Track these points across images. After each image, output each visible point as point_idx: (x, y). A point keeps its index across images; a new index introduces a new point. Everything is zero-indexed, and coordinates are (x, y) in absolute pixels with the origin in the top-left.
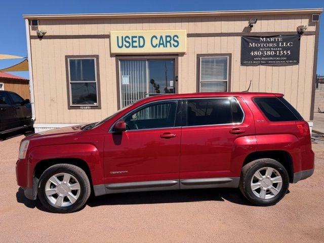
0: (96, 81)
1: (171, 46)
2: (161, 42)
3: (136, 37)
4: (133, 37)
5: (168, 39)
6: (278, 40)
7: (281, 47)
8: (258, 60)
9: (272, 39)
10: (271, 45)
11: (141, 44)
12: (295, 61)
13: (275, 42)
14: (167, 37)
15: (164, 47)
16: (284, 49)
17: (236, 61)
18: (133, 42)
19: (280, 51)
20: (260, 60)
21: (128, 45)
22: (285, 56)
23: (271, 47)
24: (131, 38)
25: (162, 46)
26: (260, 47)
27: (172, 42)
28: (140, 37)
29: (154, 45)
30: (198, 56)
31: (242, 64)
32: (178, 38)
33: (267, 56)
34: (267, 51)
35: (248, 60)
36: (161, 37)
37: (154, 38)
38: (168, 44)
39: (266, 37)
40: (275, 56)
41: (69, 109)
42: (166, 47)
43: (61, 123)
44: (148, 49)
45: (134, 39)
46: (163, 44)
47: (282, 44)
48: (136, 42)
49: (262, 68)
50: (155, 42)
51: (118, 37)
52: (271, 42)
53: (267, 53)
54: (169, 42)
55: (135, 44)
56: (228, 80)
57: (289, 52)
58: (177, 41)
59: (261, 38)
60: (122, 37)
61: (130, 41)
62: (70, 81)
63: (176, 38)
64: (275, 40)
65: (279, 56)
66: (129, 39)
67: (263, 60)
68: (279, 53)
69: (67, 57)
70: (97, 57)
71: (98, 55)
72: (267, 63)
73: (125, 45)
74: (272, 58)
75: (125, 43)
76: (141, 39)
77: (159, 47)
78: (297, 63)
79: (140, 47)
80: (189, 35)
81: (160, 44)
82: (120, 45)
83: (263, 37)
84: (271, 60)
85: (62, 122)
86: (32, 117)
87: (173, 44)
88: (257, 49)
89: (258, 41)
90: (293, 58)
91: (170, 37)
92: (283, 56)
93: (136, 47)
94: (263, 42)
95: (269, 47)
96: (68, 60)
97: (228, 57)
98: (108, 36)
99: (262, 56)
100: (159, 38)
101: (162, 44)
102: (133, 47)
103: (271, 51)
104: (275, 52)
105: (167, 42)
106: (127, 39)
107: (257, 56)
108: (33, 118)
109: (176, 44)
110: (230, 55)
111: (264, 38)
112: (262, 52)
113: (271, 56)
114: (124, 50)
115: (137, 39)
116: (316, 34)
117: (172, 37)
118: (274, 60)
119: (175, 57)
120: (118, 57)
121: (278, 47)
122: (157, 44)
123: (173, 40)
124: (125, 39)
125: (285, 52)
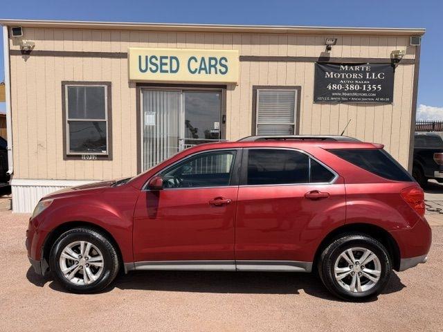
0: (106, 119)
1: (216, 73)
2: (203, 66)
3: (166, 58)
4: (162, 58)
5: (213, 62)
6: (365, 69)
7: (368, 80)
8: (338, 96)
9: (357, 68)
10: (355, 76)
11: (174, 68)
12: (387, 100)
13: (360, 71)
14: (210, 59)
15: (207, 73)
16: (372, 82)
17: (307, 96)
18: (162, 64)
19: (367, 85)
20: (340, 97)
21: (154, 68)
22: (374, 92)
23: (355, 79)
24: (159, 59)
25: (203, 72)
26: (341, 78)
27: (218, 67)
28: (172, 58)
30: (255, 88)
31: (316, 101)
32: (226, 61)
33: (349, 91)
34: (349, 84)
35: (324, 96)
36: (203, 59)
37: (193, 61)
38: (213, 69)
39: (349, 65)
40: (361, 91)
41: (65, 159)
42: (210, 73)
43: (52, 179)
44: (183, 76)
45: (164, 61)
46: (205, 69)
47: (371, 75)
48: (166, 64)
49: (343, 106)
50: (195, 66)
51: (140, 57)
52: (355, 72)
53: (349, 87)
54: (214, 66)
55: (164, 68)
56: (295, 123)
57: (379, 87)
58: (225, 66)
59: (342, 66)
60: (147, 57)
61: (158, 63)
62: (67, 119)
63: (223, 62)
64: (361, 69)
65: (365, 92)
66: (157, 60)
67: (344, 97)
68: (366, 88)
69: (64, 83)
70: (109, 84)
71: (110, 83)
72: (348, 101)
73: (151, 68)
74: (355, 94)
75: (150, 65)
76: (174, 61)
77: (199, 73)
78: (391, 102)
79: (172, 71)
80: (242, 59)
81: (201, 69)
82: (143, 68)
83: (344, 65)
84: (355, 97)
85: (54, 177)
86: (8, 170)
87: (220, 70)
88: (336, 81)
89: (337, 70)
90: (385, 95)
91: (215, 59)
92: (371, 92)
93: (167, 72)
94: (344, 71)
95: (352, 79)
96: (66, 86)
97: (296, 91)
98: (124, 55)
99: (343, 91)
100: (199, 61)
101: (203, 69)
102: (162, 71)
103: (355, 84)
104: (361, 85)
105: (211, 66)
106: (154, 60)
107: (337, 91)
108: (10, 172)
109: (223, 70)
110: (299, 88)
111: (346, 67)
112: (344, 85)
113: (354, 91)
114: (149, 76)
115: (167, 61)
116: (416, 63)
117: (218, 60)
118: (359, 97)
119: (222, 88)
120: (140, 85)
121: (364, 79)
122: (196, 69)
123: (220, 64)
124: (150, 59)
125: (374, 87)
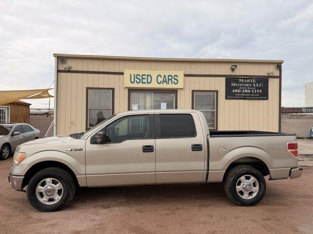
0: (111, 108)
1: (172, 83)
2: (165, 80)
3: (145, 75)
4: (143, 75)
5: (170, 78)
6: (253, 81)
7: (255, 87)
8: (238, 96)
9: (248, 81)
10: (247, 85)
11: (149, 81)
12: (265, 98)
13: (250, 83)
14: (169, 76)
16: (257, 88)
17: (222, 96)
18: (143, 79)
19: (254, 90)
21: (138, 81)
22: (258, 94)
23: (248, 87)
24: (141, 76)
25: (165, 83)
26: (240, 86)
27: (173, 80)
28: (148, 75)
29: (159, 82)
30: (193, 91)
31: (226, 98)
32: (178, 77)
33: (244, 93)
34: (245, 89)
35: (231, 96)
36: (165, 76)
37: (159, 77)
38: (170, 81)
39: (244, 79)
40: (251, 93)
41: (87, 130)
42: (168, 83)
44: (154, 85)
45: (144, 77)
46: (166, 81)
47: (256, 85)
48: (145, 79)
49: (242, 101)
50: (160, 79)
51: (131, 75)
52: (247, 83)
53: (244, 91)
54: (171, 80)
55: (144, 81)
56: (215, 111)
57: (261, 91)
58: (177, 80)
60: (134, 75)
61: (141, 78)
62: (89, 108)
63: (176, 77)
64: (250, 81)
65: (254, 94)
67: (241, 96)
69: (87, 89)
71: (114, 89)
72: (244, 98)
73: (136, 81)
74: (248, 95)
75: (136, 79)
76: (149, 77)
77: (163, 83)
78: (267, 99)
79: (148, 83)
80: (186, 75)
81: (164, 81)
82: (133, 81)
83: (241, 79)
87: (174, 82)
88: (237, 88)
89: (237, 82)
90: (264, 95)
91: (171, 76)
92: (257, 93)
93: (145, 83)
94: (241, 83)
95: (246, 87)
96: (89, 91)
97: (216, 93)
98: (122, 74)
99: (241, 93)
100: (163, 77)
102: (142, 83)
103: (247, 89)
104: (251, 90)
105: (169, 80)
106: (138, 77)
107: (238, 93)
109: (176, 82)
110: (217, 92)
112: (241, 90)
113: (248, 93)
114: (135, 85)
115: (145, 77)
116: (280, 77)
117: (173, 76)
118: (250, 96)
119: (175, 91)
120: (131, 90)
121: (252, 86)
122: (161, 82)
123: (174, 78)
124: (136, 76)
125: (258, 91)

********************

**EXERCISE DIRECTIONS:** Could you give these lines again with "images" replaced by "frames" and everything else unchanged, leaving the pictures out?

**SOLUTION FOR THIS EXERCISE:**
Track these points across frames. After each image, output each visible point as point_idx: (x, y). A point keeps its index across frames; a new index introduces a new point. Everything is zero-indexed, and coordinates are (x, y) in absolute pixels with the origin in the top-left.
0: (96, 81)
1: (171, 46)
2: (161, 42)
3: (136, 37)
4: (133, 37)
5: (168, 39)
6: (278, 40)
7: (281, 47)
8: (258, 60)
9: (272, 39)
10: (271, 45)
11: (141, 44)
12: (295, 61)
13: (275, 42)
14: (167, 37)
15: (164, 47)
16: (284, 49)
17: (236, 61)
18: (133, 42)
19: (280, 51)
20: (260, 60)
21: (128, 45)
22: (285, 56)
23: (271, 47)
24: (131, 38)
25: (162, 46)
26: (260, 47)
27: (172, 42)
28: (140, 37)
29: (154, 45)
30: (198, 56)
31: (242, 64)
32: (178, 38)
33: (267, 56)
34: (267, 51)
35: (248, 60)
36: (161, 37)
37: (154, 38)
38: (168, 44)
39: (266, 37)
40: (275, 56)
41: (69, 109)
42: (166, 47)
43: (61, 123)
44: (148, 49)
45: (134, 39)
46: (163, 44)
47: (282, 44)
48: (136, 42)
49: (262, 68)
50: (155, 42)
51: (118, 37)
52: (271, 42)
53: (267, 53)
54: (169, 42)
55: (135, 44)
56: (228, 80)
57: (289, 52)
58: (177, 41)
59: (261, 38)
60: (122, 37)
61: (130, 41)
62: (70, 81)
63: (176, 38)
64: (275, 40)
65: (279, 56)
66: (129, 39)
67: (263, 60)
68: (279, 53)
69: (67, 57)
70: (97, 57)
71: (98, 55)
72: (267, 63)
73: (125, 45)
74: (272, 58)
75: (125, 43)
76: (141, 39)
77: (159, 47)
78: (297, 63)
79: (140, 47)
80: (189, 35)
81: (160, 44)
82: (120, 45)
83: (263, 37)
84: (271, 60)
85: (62, 122)
86: (32, 117)
87: (173, 44)
88: (257, 49)
89: (258, 41)
90: (293, 58)
91: (170, 37)
92: (283, 56)
93: (136, 47)
94: (263, 42)
95: (269, 47)
96: (68, 60)
97: (228, 57)
98: (108, 36)
99: (262, 56)
100: (159, 38)
101: (162, 44)
102: (133, 47)
103: (271, 51)
104: (275, 52)
105: (167, 42)
106: (127, 39)
107: (257, 56)
108: (33, 118)
109: (176, 44)
110: (230, 55)
111: (264, 38)
112: (262, 52)
113: (271, 56)
114: (124, 50)
115: (137, 39)
116: (316, 34)
117: (172, 37)
118: (274, 60)
119: (175, 57)
120: (118, 57)
121: (278, 47)
122: (157, 44)
123: (173, 40)
124: (125, 39)
125: (285, 52)
0: (106, 119)
1: (216, 73)
2: (203, 66)
3: (166, 58)
4: (162, 58)
5: (213, 62)
6: (365, 69)
7: (368, 80)
8: (338, 96)
9: (357, 68)
10: (355, 76)
11: (174, 68)
12: (387, 100)
13: (360, 71)
14: (210, 59)
15: (207, 73)
16: (372, 82)
17: (307, 96)
18: (162, 64)
19: (367, 85)
20: (340, 97)
21: (154, 68)
22: (374, 92)
23: (355, 79)
24: (159, 59)
25: (203, 72)
26: (341, 78)
27: (218, 67)
28: (172, 58)
30: (255, 88)
31: (316, 101)
32: (226, 61)
33: (349, 91)
34: (349, 84)
35: (324, 96)
36: (203, 59)
37: (193, 61)
38: (213, 69)
39: (349, 65)
40: (361, 91)
41: (65, 159)
42: (210, 73)
43: (52, 179)
44: (183, 76)
45: (164, 61)
46: (205, 69)
47: (371, 75)
48: (166, 64)
49: (343, 106)
50: (195, 66)
51: (140, 57)
52: (355, 72)
53: (349, 87)
54: (214, 66)
55: (164, 68)
56: (295, 123)
57: (379, 87)
58: (225, 66)
59: (342, 66)
60: (147, 57)
61: (158, 63)
62: (67, 119)
63: (223, 62)
64: (361, 69)
65: (365, 92)
66: (157, 60)
67: (344, 97)
68: (366, 88)
69: (64, 83)
70: (109, 84)
71: (110, 83)
72: (348, 101)
73: (151, 68)
74: (355, 94)
75: (150, 65)
76: (174, 61)
77: (199, 73)
78: (391, 102)
79: (172, 71)
80: (242, 59)
81: (201, 69)
82: (143, 68)
83: (344, 65)
84: (355, 97)
85: (54, 177)
86: (8, 170)
87: (220, 70)
88: (336, 81)
89: (337, 70)
90: (385, 95)
91: (215, 59)
92: (371, 92)
93: (167, 72)
94: (344, 71)
95: (352, 79)
96: (66, 86)
97: (296, 91)
98: (124, 55)
99: (343, 91)
100: (199, 61)
101: (203, 69)
102: (162, 71)
103: (355, 84)
104: (361, 85)
105: (211, 66)
106: (154, 60)
107: (337, 91)
108: (10, 172)
109: (223, 70)
110: (299, 88)
111: (346, 67)
112: (344, 85)
113: (354, 91)
114: (149, 76)
115: (167, 61)
116: (416, 63)
117: (218, 60)
118: (359, 97)
119: (222, 88)
120: (140, 85)
121: (364, 79)
122: (196, 69)
123: (220, 64)
124: (150, 59)
125: (374, 87)
0: (111, 108)
1: (172, 83)
2: (165, 80)
3: (145, 75)
4: (143, 75)
5: (170, 78)
6: (253, 81)
7: (255, 87)
8: (238, 96)
9: (248, 81)
10: (247, 85)
11: (149, 81)
12: (265, 98)
13: (250, 83)
14: (169, 76)
16: (257, 88)
17: (222, 96)
18: (143, 79)
19: (254, 90)
21: (138, 81)
22: (258, 94)
23: (248, 87)
24: (141, 76)
25: (165, 83)
26: (240, 86)
27: (173, 80)
28: (148, 75)
29: (159, 82)
30: (193, 91)
31: (226, 98)
32: (178, 77)
33: (244, 93)
34: (245, 89)
35: (231, 96)
36: (165, 76)
37: (159, 77)
38: (170, 81)
39: (244, 79)
40: (251, 93)
41: (87, 130)
42: (168, 83)
44: (154, 85)
45: (144, 77)
46: (166, 81)
47: (256, 85)
48: (145, 79)
49: (242, 101)
50: (160, 79)
51: (131, 75)
52: (247, 83)
53: (244, 91)
54: (171, 80)
55: (144, 81)
56: (215, 111)
57: (261, 91)
58: (177, 80)
60: (134, 75)
61: (141, 78)
62: (89, 108)
63: (176, 77)
64: (250, 81)
65: (254, 94)
67: (241, 96)
69: (87, 89)
71: (114, 89)
72: (244, 98)
73: (136, 81)
74: (248, 95)
75: (136, 79)
76: (149, 77)
77: (163, 83)
78: (267, 99)
79: (148, 83)
80: (186, 75)
81: (164, 81)
82: (133, 81)
83: (241, 79)
87: (174, 82)
88: (237, 88)
89: (237, 82)
90: (264, 95)
91: (171, 76)
92: (257, 93)
93: (145, 83)
94: (241, 83)
95: (246, 87)
96: (89, 91)
97: (216, 93)
98: (122, 74)
99: (241, 93)
100: (163, 77)
102: (142, 83)
103: (247, 89)
104: (251, 90)
105: (169, 80)
106: (138, 77)
107: (238, 93)
109: (176, 82)
110: (217, 92)
112: (241, 90)
113: (248, 93)
114: (135, 85)
115: (145, 77)
116: (280, 77)
117: (173, 76)
118: (250, 96)
119: (175, 91)
120: (131, 90)
121: (252, 86)
122: (161, 82)
123: (174, 78)
124: (136, 76)
125: (258, 91)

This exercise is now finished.